Britain’s first Gay Pride march, 1972

In the run up to this year’s Pride London, The Observer’s Campaigner of the Year, Peter Tatchell, recalls Britain’s first march back in 1972.

By Peter Tatchell

Boyz magazine – London – 18 June 2009

http://www.boyz.co.uk/onlineViewer/929/onlineviewer.php

Back in 1972, I was 20, with long curly hair, and living in Shepherd’s Bush with my 17-year old boyfriend, Peter Smith. I was student. He was a budding jazz guitarist. We smoked dope and tripped on acid. There was no HIV. The tube cost 10p. David Bowie was the latest pop sensation. Life was a party, up to a point.

In those days, queers were not free. We had to fight for our rights. I was a member of the Gay Liberation Front (GLF) – the first movement of openly lesbian, gay, bisexual and transgender (LGBT) people. We did not plead for law reform. We demanded queer freedom.

GLF had a slogan: “Gay is good.” These three words were a revolution in consciousness. Previously, nearly everyone – including lots of LGBTs – saw gays as mad, sad and very, very bad.

To combat the invisibility and denigration of queer people, GLF decided to organise a Gay Pride march, with the theme of being out and proud. This was a very radical idea. In those days, nearly all LGBT people were closeted and many felt ashamed of their sexuality.

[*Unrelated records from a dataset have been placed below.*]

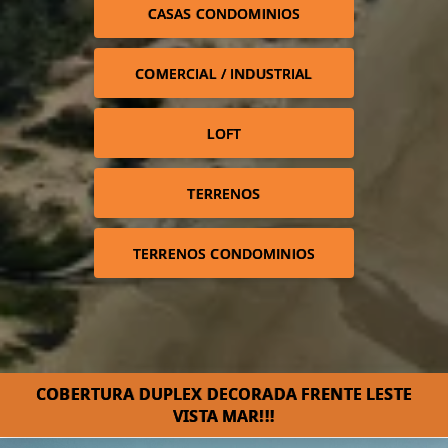
CASAS CONDOMINIOS
COMERCIAL / INDUSTRIAL
LOFT
TERRENOS
TERRENOS CONDOMINIOS
COBERTURA DUPLEX DECORADA FRENTE LESTE
VISTA MAR!!!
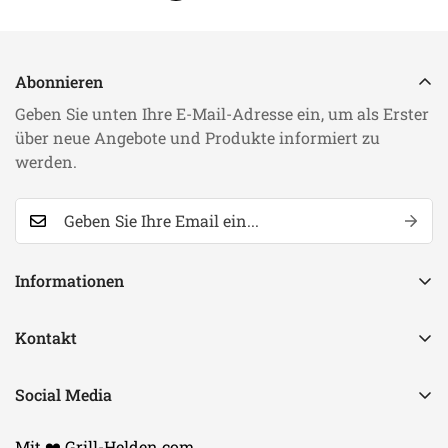
Abonnieren
Geben Sie unten Ihre E-Mail-Adresse ein, um als Erster
über neue Angebote und Produkte informiert zu
werden.
Informationen
Cercare
Kontakt
FAQ
Telefon: +49 02871/3494051
Condizioni generali di contratto
Social Media
E-Mail: info@grill-helden.com
diritto di recesso
Mit ❤️ Grill-Helden.com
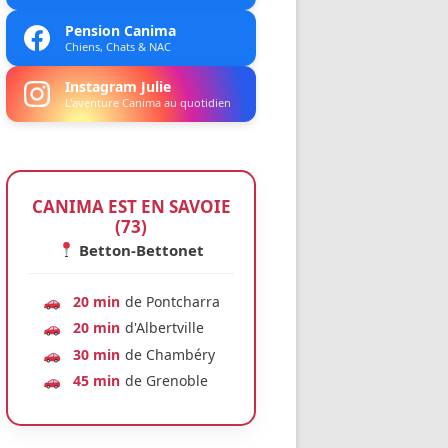
Pension Canima
Chiens, Chats & NAC
Instagram Julie
L'aventure Canima au quotidien
CANIMA EST EN SAVOIE
(73)
Betton-Bettonet
20 min
de Pontcharra
20 min
d'Albertville
30 min
de Chambéry
45 min
de Grenoble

Not surprisingly, only 700 people joined the first ever Gay Pride march in Britain, held in London on 1 July 1972. Many of my friends were too scared to march. They thought everyone would be arrested. We weren’t arrested, but we were swamped by a very heavy, aggressive police presence. They treated us like criminals.

Despite this intimidation, we were determined to have a fun time and make our point. The march was a carnival-style parade, which went from Trafalgar Square to Hyde Park. There were lots of extravagant costumes and cheeky banners poking fun at homophobes like the morality campaigner Mary Whitehouse.

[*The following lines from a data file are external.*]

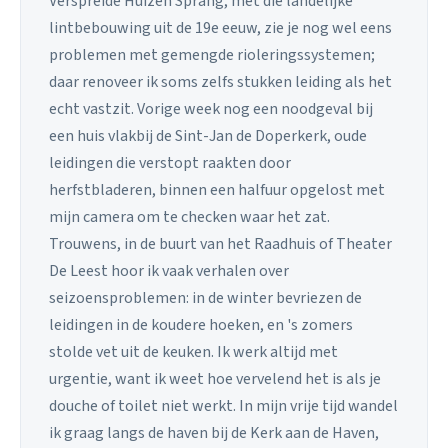
Verspreide Huizen Sprang, met die landelijke
lintbebouwing uit de 19e eeuw, zie je nog wel eens
problemen met gemengde rioleringssystemen;
daar renoveer ik soms zelfs stukken leiding als het
echt vastzit. Vorige week nog een noodgeval bij
een huis vlakbij de Sint-Jan de Doperkerk, oude
leidingen die verstopt raakten door
herfstbladeren, binnen een halfuur opgelost met
mijn camera om te checken waar het zat.
Trouwens, in de buurt van het Raadhuis of Theater
De Leest hoor ik vaak verhalen over
seizoensproblemen: in de winter bevriezen de
leidingen in de koudere hoeken, en 's zomers
stolde vet uit de keuken. Ik werk altijd met
urgentie, want ik weet hoe vervelend het is als je
douche of toilet niet werkt. In mijn vrije tijd wandel
ik graag langs de haven bij de Kerk aan de Haven,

We got mixed reactions from the public – some hostility but predominantly curiosity and bewilderment. Most had never knowingly seen a gay person, let alone hundreds of queers marching to demand human rights. “Aren’t you ashamed?”, one man shouted. “No”, we shouted back, as we blew him a kiss.

Unlike nowadays, there was no festival or entertainment in the park after the march – just an impromptu “Gay Day” – a sort of D-I-Y queer picnic. Everyone bought food, booze, dope and music. It was all shared around.

We played camped-up versions of party games like spin-the-bottle and drop-the-hanky. I won one of the games and my prize was a long, deep snog with Thierry, a gorgeous French gay activist who had come over from Paris.

But it was more than good fun. Same-sex kissing in public was, in 1972, illegal. Our party game was a gesture of defiance. The cowardly Metropolitan Police would have arrested us if we were lone gay couples kissing, but they dared not arrest 700 of us.

In the last four decades Gay Pride has grown from one march with less than a thousand people to two dozen nation-wide parades with a combined attendance of over 250,000.

The increased acceptance of LGBT people is another big change. In 1972, homosexuality was still viewed as an illness, lesbian mothers had their kids taken off them, and the police were arresting thousands of men for consenting gay behaviour.

There are still injustices to overcome, such as homophobic bullying in schools and the bans on same-sex marriage and gay blood donors. So, celebrate and enjoy Pride London on 4 July, but also keep fighting to overturn these last vestiges of homophobia.